Dosyada bulunan kanıt ve belgelere, Yargıtay ilamında yazılı gerekçelere göre davacı idare vekilinin aşağıdaki bendin kapsamı dışında kalan sair karar düzeltme istekleri HUMK’nun 440. maddesinde yazılı nedenlerden hiçbirisine uymadığından yerinde değildir.

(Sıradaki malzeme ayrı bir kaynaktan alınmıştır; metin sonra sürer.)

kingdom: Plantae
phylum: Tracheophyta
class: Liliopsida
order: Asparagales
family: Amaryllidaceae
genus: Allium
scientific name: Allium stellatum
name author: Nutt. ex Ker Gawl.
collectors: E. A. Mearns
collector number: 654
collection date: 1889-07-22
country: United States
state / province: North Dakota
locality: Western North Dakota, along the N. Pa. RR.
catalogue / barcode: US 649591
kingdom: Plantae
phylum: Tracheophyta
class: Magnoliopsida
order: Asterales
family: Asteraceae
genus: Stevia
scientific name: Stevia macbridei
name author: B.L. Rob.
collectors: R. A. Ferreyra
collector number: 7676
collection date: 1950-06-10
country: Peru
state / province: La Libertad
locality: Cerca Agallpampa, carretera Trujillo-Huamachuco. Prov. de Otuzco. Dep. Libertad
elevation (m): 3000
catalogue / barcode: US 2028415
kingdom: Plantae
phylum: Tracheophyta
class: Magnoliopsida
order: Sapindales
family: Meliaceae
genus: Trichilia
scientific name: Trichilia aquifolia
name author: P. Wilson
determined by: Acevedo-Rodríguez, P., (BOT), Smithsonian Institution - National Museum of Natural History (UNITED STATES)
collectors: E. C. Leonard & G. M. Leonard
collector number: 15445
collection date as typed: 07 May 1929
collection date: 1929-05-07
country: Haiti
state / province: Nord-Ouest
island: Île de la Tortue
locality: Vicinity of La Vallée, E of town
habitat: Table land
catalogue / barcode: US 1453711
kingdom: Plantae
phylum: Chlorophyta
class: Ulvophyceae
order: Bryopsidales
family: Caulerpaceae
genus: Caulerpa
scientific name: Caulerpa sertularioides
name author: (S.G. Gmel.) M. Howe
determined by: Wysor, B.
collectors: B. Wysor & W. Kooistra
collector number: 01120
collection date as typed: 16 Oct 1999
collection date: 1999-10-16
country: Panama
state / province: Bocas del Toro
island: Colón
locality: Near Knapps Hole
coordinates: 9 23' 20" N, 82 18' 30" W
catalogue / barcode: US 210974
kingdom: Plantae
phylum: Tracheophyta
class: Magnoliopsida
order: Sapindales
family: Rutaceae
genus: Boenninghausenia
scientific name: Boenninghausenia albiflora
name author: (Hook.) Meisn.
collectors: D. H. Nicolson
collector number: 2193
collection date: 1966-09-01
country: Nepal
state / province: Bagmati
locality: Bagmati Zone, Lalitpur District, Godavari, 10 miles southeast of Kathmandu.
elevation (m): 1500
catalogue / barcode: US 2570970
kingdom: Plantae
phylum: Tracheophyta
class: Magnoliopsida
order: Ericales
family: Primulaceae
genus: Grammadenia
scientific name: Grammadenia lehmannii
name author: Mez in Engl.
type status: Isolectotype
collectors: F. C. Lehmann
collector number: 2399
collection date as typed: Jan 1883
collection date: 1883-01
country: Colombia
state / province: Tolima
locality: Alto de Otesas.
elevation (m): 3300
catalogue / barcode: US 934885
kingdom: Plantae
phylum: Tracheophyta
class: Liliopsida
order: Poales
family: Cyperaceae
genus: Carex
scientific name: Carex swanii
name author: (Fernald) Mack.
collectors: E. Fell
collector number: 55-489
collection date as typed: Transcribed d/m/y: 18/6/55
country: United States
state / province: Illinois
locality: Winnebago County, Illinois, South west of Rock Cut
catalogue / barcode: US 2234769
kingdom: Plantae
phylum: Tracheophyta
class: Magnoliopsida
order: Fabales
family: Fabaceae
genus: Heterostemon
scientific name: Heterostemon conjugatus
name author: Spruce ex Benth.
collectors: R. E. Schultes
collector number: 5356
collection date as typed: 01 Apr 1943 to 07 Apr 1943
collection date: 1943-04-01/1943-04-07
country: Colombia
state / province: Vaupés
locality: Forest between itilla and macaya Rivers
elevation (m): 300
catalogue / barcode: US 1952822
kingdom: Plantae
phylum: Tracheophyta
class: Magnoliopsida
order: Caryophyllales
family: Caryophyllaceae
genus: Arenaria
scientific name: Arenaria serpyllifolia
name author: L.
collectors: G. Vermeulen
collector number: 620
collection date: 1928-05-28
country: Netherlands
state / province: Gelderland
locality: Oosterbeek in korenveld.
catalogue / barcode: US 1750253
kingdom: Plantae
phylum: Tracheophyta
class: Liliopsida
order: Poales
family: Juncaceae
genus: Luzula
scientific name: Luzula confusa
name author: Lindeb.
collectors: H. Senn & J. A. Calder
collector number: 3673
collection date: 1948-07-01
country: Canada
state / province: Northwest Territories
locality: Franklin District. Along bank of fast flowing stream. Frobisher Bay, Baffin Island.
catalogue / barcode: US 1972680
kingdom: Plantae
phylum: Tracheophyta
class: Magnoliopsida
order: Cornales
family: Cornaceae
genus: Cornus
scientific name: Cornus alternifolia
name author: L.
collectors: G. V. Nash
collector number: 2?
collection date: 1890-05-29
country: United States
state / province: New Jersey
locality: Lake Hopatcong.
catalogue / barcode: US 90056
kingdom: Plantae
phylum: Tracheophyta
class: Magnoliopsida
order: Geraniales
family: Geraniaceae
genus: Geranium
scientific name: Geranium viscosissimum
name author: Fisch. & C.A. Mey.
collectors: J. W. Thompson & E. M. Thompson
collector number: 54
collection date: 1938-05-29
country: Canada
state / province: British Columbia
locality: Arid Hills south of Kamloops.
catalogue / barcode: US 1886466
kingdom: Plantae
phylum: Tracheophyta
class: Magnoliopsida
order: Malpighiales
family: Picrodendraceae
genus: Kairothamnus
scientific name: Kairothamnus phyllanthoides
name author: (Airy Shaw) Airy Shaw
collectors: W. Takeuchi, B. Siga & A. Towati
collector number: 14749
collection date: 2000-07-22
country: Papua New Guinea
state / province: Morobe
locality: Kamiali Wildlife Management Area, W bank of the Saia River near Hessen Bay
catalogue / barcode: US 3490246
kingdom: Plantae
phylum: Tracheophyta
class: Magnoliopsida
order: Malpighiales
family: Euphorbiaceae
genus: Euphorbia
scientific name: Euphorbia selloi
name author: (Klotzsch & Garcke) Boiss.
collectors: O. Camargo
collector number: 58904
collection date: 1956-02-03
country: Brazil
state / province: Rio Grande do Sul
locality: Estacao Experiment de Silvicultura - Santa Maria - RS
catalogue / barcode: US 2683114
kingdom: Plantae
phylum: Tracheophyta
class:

Ancak;
Anayasa Mahkemesinin 27/11/2020 gün ve 31317 sayılı Resmi Gazetede yayımlanan 16/07/2020 tarih 2018/104 Esas 2020/39 sayılı Kamulaştırma Kanununun 10/8 maddesindeki iptal kararının nazara alınması gerektiği bu kez yapılan inceleme de anlaşıldığından;
Davacı idare vekilinin karar düzeltme isteminin kabulü ile Dairemizin 01.10.2020 günlü 2019/5641 Esas, 2020/7812 Karar sayılı bozma ilamının kaldırılmasına karar verildikten sonra yapılan değerlendirmede;
Mahkemece uyulan bozma kararı gereğince inceleme ve işlem yapılarak hüküm kurulmuş, karar, taraf vekillerince temyiz edilmiştir.
Dosyadaki bilgi ve belgelere göre; bozma ilamına uyularak yapılan inceleme sonucunda davanın kabulüne karar verilmesinde bir isabetsizlik görülmemiştir.Ancak;
1-Dairemiz bozma ilamında dava konusu taşınmazın kamulaştırılmasından arta kalan 57,85 m2 kısmı kullanılamaz hale geldiğinden bahisle tüm bedelinin verilmesi gerektiği belirtildiği halde davalı tarafça bozma sonrası yapılan yargılamada arta kalanın tamemen kamulaştırılması istenmediğinden, öncelikle davacı idareye geri kalan taşınmaz bedelinin tamamını ödemek suretiyle taşınmazın tamamının mülkiyet hakkını kazanma imkanı sağlanması ve talebi halinde taşınmaz bedelinin tamamına hükmedilmesi aksi halde %50 değer azalış oranına göre karar verilmesi gerekirken, eksik inceleme ile yazılı şekilde karar verilmesi,
2-Avrupa İnsan Hakları Mahkemesinin 12055/17 numaralı başvuru sonucu verilen 23.10.2018 tarihli kararı ve Anayasa Mahkemesinin 2016/9364 başvuru numaralı, 01.06.2019 gün 30791 sayılı Resmi Gazete’de yayımlanan kararı da göz önüne alındığında davacı idare lehine vekalet ücretine hükmedilmemesi gerektiğinin düşünülmemesi,
Doğru olmadığı gibi;
3-Anayasa Mahkemesinin 27/11/2020 gün 31317 sayılı Resmi Gazete’de yayımlanan 16/07/2020 tarih 2018/104 Esas, 2020/39 Karar sayılı kararı ile 7139 sayılı Kanunla Değişik Kamulaştırma Kanunun 10/8. fıkrasının dördüncü cümlesi; “idarenin kıymet takdir komisyonunca tespit edilen bedelden az olması durumunda hâkim tarafından tespit edilen bedel, fazla olması durumunda idarenin kıymet takdir komisyonunca tespit ettiği bedel, peşin ve nakit olarak hak sahibi adına, kalanı ise bedele ilişkin kararın kesinleşmesine kadar üçer aylık vadeli hesapta nemalandırılmak ve kesinleşen karara göre hak sahibine verilmek üzere” bölümü ile yedinci cümlesinde yer alan “idarenin kıymet takdir komisyonunca tespit ettiği bedelden fazla olması halinde fazla olan tutarın bloke edildiğine” ibaresinin Anayasa’ya aykırı olduğu ve iptal edildiği nazara alınarak hüküm kurulması gerektiğinden,
Hükmün yukarıda açıklanan gerekçelerle taraf vekillerinin temyiz isteminin kabulü ile BOZULMASINA, davalıdan peşin alınan temyiz harcının istenildiğinde iadesine ve temyize başvurma harcının Hazineye irad kaydedilmesine, 15/04/2021 gününde oybirliğiyle karar verildi.